⟨

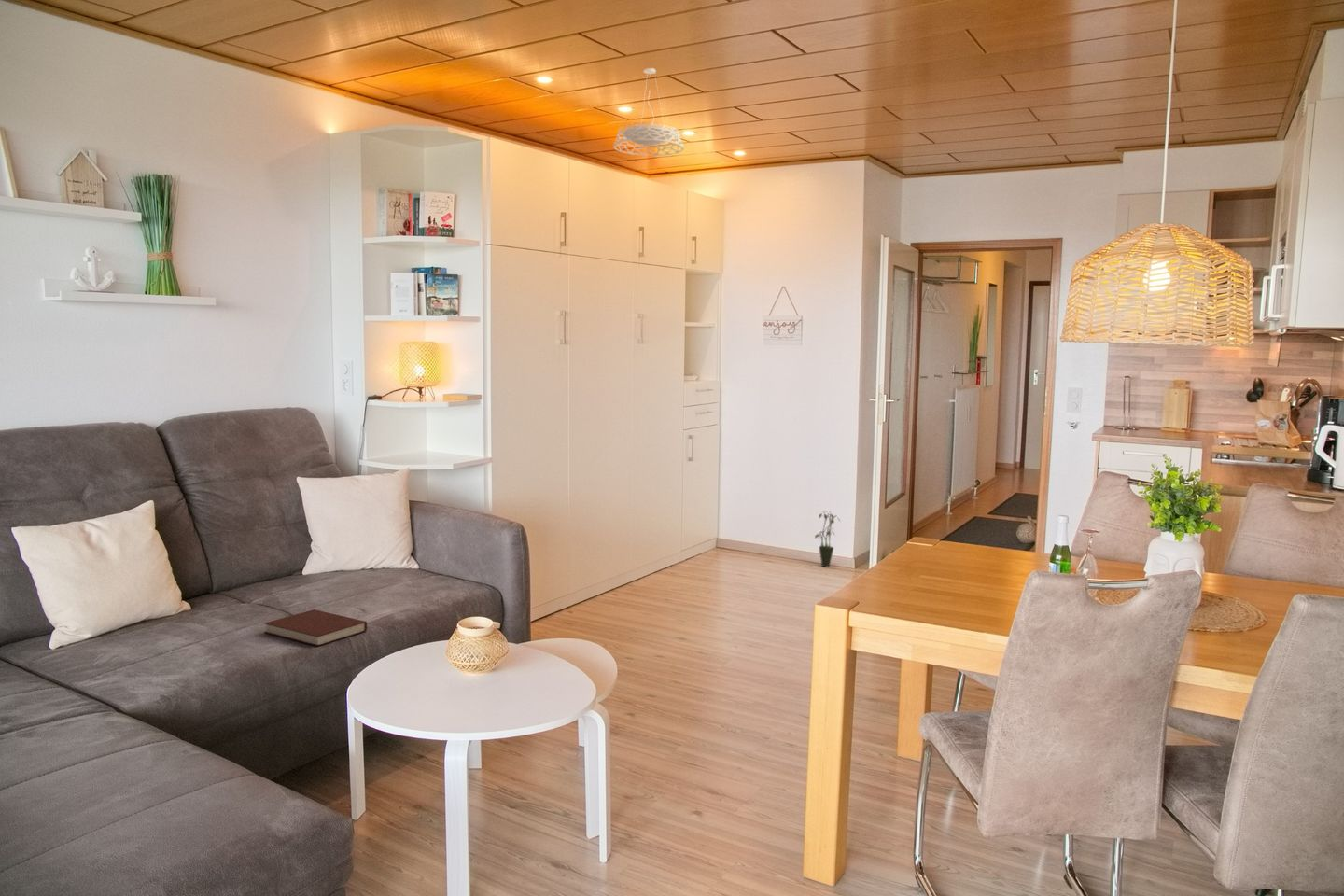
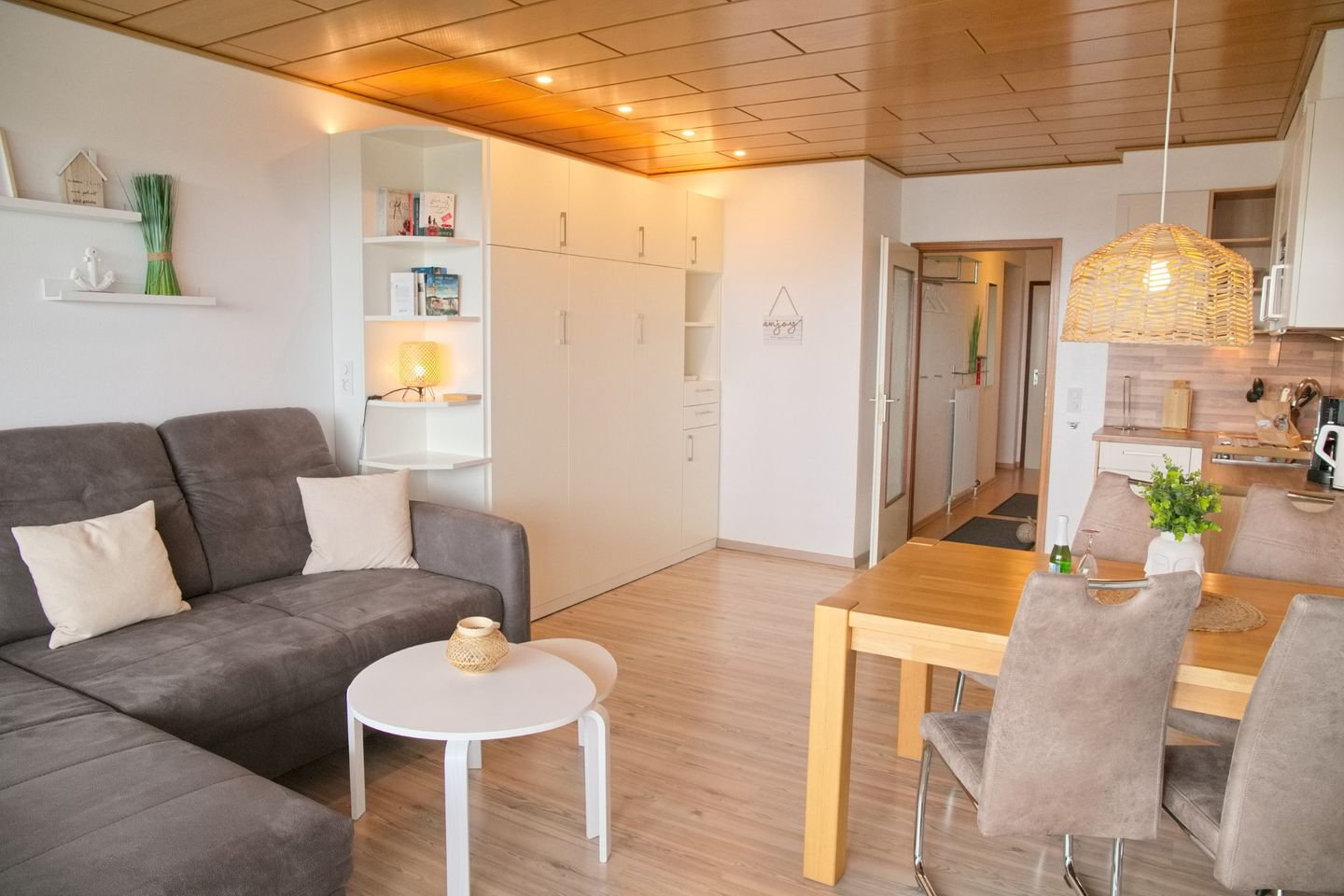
- notebook [263,609,368,647]
- potted plant [814,510,842,567]
- pendant light [612,67,685,157]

⟩

# How to complete this task
The listing above must be repeated exactly. Its pictures are not part of the copy.

# Reply to the exercise
- notebook [263,609,368,647]
- potted plant [814,510,842,567]
- pendant light [612,67,685,157]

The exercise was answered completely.